• [Instructions to follow] Render every line of the entries below as a JSON list of strings, one string per line, leaving out blank lines.

Stored items:

══════════════════════════════

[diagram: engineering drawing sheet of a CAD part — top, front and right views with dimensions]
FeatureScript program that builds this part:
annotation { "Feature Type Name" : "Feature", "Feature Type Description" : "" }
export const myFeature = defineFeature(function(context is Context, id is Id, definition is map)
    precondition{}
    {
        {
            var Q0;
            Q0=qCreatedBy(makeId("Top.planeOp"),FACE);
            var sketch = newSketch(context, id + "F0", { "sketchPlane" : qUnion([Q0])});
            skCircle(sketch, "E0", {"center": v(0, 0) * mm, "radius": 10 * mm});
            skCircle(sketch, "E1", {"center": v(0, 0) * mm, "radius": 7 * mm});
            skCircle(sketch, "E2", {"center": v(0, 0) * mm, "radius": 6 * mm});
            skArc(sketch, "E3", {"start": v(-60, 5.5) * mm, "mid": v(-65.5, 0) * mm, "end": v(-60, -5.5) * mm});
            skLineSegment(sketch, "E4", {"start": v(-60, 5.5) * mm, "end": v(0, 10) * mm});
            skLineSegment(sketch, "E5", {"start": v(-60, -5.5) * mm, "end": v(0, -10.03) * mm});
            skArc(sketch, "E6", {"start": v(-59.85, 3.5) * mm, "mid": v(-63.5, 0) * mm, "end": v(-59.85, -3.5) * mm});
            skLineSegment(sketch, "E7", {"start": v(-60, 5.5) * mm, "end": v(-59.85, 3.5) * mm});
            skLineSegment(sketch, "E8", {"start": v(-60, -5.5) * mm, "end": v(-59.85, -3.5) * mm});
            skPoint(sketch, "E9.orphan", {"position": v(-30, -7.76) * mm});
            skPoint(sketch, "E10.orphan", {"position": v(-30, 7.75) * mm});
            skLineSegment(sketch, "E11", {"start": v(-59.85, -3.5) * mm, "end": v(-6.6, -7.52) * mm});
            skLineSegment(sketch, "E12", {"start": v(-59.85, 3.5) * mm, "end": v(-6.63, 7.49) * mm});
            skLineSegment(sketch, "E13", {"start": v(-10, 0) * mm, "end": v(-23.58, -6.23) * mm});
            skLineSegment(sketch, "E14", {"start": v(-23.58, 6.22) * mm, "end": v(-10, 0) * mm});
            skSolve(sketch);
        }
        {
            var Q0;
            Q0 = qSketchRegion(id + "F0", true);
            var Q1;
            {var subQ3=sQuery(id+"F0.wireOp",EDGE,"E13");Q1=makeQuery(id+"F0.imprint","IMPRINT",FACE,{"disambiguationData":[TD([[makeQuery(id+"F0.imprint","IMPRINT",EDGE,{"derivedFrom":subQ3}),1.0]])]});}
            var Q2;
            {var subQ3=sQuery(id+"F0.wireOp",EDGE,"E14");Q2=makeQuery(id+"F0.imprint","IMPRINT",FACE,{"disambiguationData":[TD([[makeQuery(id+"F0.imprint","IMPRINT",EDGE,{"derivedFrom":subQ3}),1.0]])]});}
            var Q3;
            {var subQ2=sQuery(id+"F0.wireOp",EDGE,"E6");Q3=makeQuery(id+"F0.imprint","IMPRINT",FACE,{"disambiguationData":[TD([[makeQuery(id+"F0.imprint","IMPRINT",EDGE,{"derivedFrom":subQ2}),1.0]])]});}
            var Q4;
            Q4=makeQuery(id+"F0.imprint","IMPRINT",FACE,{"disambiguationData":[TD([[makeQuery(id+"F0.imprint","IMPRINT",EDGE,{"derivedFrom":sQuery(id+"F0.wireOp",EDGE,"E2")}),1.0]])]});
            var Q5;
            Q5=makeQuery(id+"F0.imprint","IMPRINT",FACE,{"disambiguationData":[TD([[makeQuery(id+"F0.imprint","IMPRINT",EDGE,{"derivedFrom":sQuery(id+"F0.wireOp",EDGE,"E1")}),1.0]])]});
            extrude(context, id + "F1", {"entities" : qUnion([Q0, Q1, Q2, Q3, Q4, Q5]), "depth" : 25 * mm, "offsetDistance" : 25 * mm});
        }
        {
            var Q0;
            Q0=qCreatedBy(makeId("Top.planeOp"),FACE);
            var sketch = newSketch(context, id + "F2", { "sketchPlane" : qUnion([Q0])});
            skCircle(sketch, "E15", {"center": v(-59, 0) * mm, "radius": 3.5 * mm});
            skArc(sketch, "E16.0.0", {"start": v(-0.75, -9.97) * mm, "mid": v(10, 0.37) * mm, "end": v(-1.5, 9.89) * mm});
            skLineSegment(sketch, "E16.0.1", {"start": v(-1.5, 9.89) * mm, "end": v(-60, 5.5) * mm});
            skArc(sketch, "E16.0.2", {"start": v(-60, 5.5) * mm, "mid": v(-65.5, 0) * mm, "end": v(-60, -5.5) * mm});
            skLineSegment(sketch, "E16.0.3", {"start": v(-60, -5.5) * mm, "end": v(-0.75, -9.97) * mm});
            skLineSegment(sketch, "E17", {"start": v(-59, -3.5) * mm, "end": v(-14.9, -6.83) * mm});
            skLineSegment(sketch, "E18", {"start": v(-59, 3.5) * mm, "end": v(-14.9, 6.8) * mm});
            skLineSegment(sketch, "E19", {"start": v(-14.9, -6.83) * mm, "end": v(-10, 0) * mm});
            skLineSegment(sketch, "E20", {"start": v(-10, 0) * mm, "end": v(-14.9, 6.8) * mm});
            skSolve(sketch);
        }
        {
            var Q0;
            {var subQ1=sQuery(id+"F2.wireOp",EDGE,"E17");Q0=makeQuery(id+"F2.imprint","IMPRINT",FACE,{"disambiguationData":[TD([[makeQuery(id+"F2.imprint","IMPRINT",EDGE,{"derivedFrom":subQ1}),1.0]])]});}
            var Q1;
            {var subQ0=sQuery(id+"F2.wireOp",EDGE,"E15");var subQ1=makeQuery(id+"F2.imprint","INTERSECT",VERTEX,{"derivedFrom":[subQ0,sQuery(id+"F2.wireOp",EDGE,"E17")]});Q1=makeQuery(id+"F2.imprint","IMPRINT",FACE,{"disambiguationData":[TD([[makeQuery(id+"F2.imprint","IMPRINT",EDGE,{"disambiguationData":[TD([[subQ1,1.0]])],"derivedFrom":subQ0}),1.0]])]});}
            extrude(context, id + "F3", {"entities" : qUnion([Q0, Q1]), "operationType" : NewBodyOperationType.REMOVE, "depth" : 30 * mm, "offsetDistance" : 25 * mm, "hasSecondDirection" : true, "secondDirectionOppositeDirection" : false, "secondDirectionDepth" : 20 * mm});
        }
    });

══════════════════════════════

• [Reply]
[
  "[diagram: engineering drawing sheet of a CAD part — top, front and right views with dimensions]",
  "FeatureScript program that builds this part:",
  "annotation { \"Feature Type Name\" : \"Feature\", \"Feature Type Description\" : \"\" }",
  "export const myFeature = defineFeature(function(context is Context, id is Id, definition is map)",
  "    precondition{}",
  "    {",
  "        {",
  "            var Q0;",
  "            Q0=qCreatedBy(makeId(\"Top.planeOp\"),FACE);",
  "            var sketch = newSketch(context, id + \"F0\", { \"sketchPlane\" : qUnion([Q0])});",
  "            skCircle(sketch, \"E0\", {\"center\": v(0, 0) * mm, \"radius\": 10 * mm});",
  "            skCircle(sketch, \"E1\", {\"center\": v(0, 0) * mm, \"radius\": 7 * mm});",
  "            skCircle(sketch, \"E2\", {\"center\": v(0, 0) * mm, \"radius\": 6 * mm});",
  "            skArc(sketch, \"E3\", {\"start\": v(-60, 5.5) * mm, \"mid\": v(-65.5, 0) * mm, \"end\": v(-60, -5.5) * mm});",
  "            skLineSegment(sketch, \"E4\", {\"start\": v(-60, 5.5) * mm, \"end\": v(0, 10) * mm});",
  "            skLineSegment(sketch, \"E5\", {\"start\": v(-60, -5.5) * mm, \"end\": v(0, -10.03) * mm});",
  "            skArc(sketch, \"E6\", {\"start\": v(-59.85, 3.5) * mm, \"mid\": v(-63.5, 0) * mm, \"end\": v(-59.85, -3.5) * mm});",
  "            skLineSegment(sketch, \"E7\", {\"start\": v(-60, 5.5) * mm, \"end\": v(-59.85, 3.5) * mm});",
  "            skLineSegment(sketch, \"E8\", {\"start\": v(-60, -5.5) * mm, \"end\": v(-59.85, -3.5) * mm});",
  "            skPoint(sketch, \"E9.orphan\", {\"position\": v(-30, -7.76) * mm});",
  "            skPoint(sketch, \"E10.orphan\", {\"position\": v(-30, 7.75) * mm});",
  "            skLineSegment(sketch, \"E11\", {\"start\": v(-59.85, -3.5) * mm, \"end\": v(-6.6, -7.52) * mm});",
  "            skLineSegment(sketch, \"E12\", {\"start\": v(-59.85, 3.5) * mm, \"end\": v(-6.63, 7.49) * mm});",
  "            skLineSegment(sketch, \"E13\", {\"start\": v(-10, 0) * mm, \"end\": v(-23.58, -6.23) * mm});",
  "            skLineSegment(sketch, \"E14\", {\"start\": v(-23.58, 6.22) * mm, \"end\": v(-10, 0) * mm});",
  "            skSolve(sketch);",
  "        }",
  "        {",
  "            var Q0;",
  "            Q0 = qSketchRegion(id + \"F0\", true);",
  "            var Q1;",
  "            {var subQ3=sQuery(id+\"F0.wireOp\",EDGE,\"E13\");Q1=makeQuery(id+\"F0.imprint\",\"IMPRINT\",FACE,{\"disambiguationData\":[TD([[makeQuery(id+\"F0.imprint\",\"IMPRINT\",EDGE,{\"derivedFrom\":subQ3}),1.0]])]});}",
  "            var Q2;",
  "            {var subQ3=sQuery(id+\"F0.wireOp\",EDGE,\"E14\");Q2=makeQuery(id+\"F0.imprint\",\"IMPRINT\",FACE,{\"disambiguationData\":[TD([[makeQuery(id+\"F0.imprint\",\"IMPRINT\",EDGE,{\"derivedFrom\":subQ3}),1.0]])]});}",
  "            var Q3;",
  "            {var subQ2=sQuery(id+\"F0.wireOp\",EDGE,\"E6\");Q3=makeQuery(id+\"F0.imprint\",\"IMPRINT\",FACE,{\"disambiguationData\":[TD([[makeQuery(id+\"F0.imprint\",\"IMPRINT\",EDGE,{\"derivedFrom\":subQ2}),1.0]])]});}",
  "            var Q4;",
  "            Q4=makeQuery(id+\"F0.imprint\",\"IMPRINT\",FACE,{\"disambiguationData\":[TD([[makeQuery(id+\"F0.imprint\",\"IMPRINT\",EDGE,{\"derivedFrom\":sQuery(id+\"F0.wireOp\",EDGE,\"E2\")}),1.0]])]});",
  "            var Q5;",
  "            Q5=makeQuery(id+\"F0.imprint\",\"IMPRINT\",FACE,{\"disambiguationData\":[TD([[makeQuery(id+\"F0.imprint\",\"IMPRINT\",EDGE,{\"derivedFrom\":sQuery(id+\"F0.wireOp\",EDGE,\"E1\")}),1.0]])]});",
  "            extrude(context, id + \"F1\", {\"entities\" : qUnion([Q0, Q1, Q2, Q3, Q4, Q5]), \"depth\" : 25 * mm, \"offsetDistance\" : 25 * mm});",
  "        }",
  "        {",
  "            var Q0;",
  "            Q0=qCreatedBy(makeId(\"Top.planeOp\"),FACE);",
  "            var sketch = newSketch(context, id + \"F2\", { \"sketchPlane\" : qUnion([Q0])});",
  "            skCircle(sketch, \"E15\", {\"center\": v(-59, 0) * mm, \"radius\": 3.5 * mm});",
  "            skArc(sketch, \"E16.0.0\", {\"start\": v(-0.75, -9.97) * mm, \"mid\": v(10, 0.37) * mm, \"end\": v(-1.5, 9.89) * mm});",
  "            skLineSegment(sketch, \"E16.0.1\", {\"start\": v(-1.5, 9.89) * mm, \"end\": v(-60, 5.5) * mm});",
  "            skArc(sketch, \"E16.0.2\", {\"start\": v(-60, 5.5) * mm, \"mid\": v(-65.5, 0) * mm, \"end\": v(-60, -5.5) * mm});",
  "            skLineSegment(sketch, \"E16.0.3\", {\"start\": v(-60, -5.5) * mm, \"end\": v(-0.75, -9.97) * mm});",
  "            skLineSegment(sketch, \"E17\", {\"start\": v(-59, -3.5) * mm, \"end\": v(-14.9, -6.83) * mm});",
  "            skLineSegment(sketch, \"E18\", {\"start\": v(-59, 3.5) * mm, \"end\": v(-14.9, 6.8) * mm});",
  "            skLineSegment(sketch, \"E19\", {\"start\": v(-14.9, -6.83) * mm, \"end\": v(-10, 0) * mm});",
  "            skLineSegment(sketch, \"E20\", {\"start\": v(-10, 0) * mm, \"end\": v(-14.9, 6.8) * mm});",
  "            skSolve(sketch);",
  "        }",
  "        {",
  "            var Q0;",
  "            {var subQ1=sQuery(id+\"F2.wireOp\",EDGE,\"E17\");Q0=makeQuery(id+\"F2.imprint\",\"IMPRINT\",FACE,{\"disambiguationData\":[TD([[makeQuery(id+\"F2.imprint\",\"IMPRINT\",EDGE,{\"derivedFrom\":subQ1}),1.0]])]});}",
  "            var Q1;",
  "            {var subQ0=sQuery(id+\"F2.wireOp\",EDGE,\"E15\");var subQ1=makeQuery(id+\"F2.imprint\",\"INTERSECT\",VERTEX,{\"derivedFrom\":[subQ0,sQuery(id+\"F2.wireOp\",EDGE,\"E17\")]});Q1=makeQuery(id+\"F2.imprint\",\"IMPRINT\",FACE,{\"disambiguationData\":[TD([[makeQuery(id+\"F2.imprint\",\"IMPRINT\",EDGE,{\"disambiguationData\":[TD([[subQ1,1.0]])],\"derivedFrom\":subQ0}),1.0]])]});}",
  "            extrude(context, id + \"F3\", {\"entities\" : qUnion([Q0, Q1]), \"operationType\" : NewBodyOperationType.REMOVE, \"depth\" : 30 * mm, \"offsetDistance\" : 25 * mm, \"hasSecondDirection\" : true, \"secondDirectionOppositeDirection\" : false, \"secondDirectionDepth\" : 20 * mm});",
  "        }",
  "    });"
]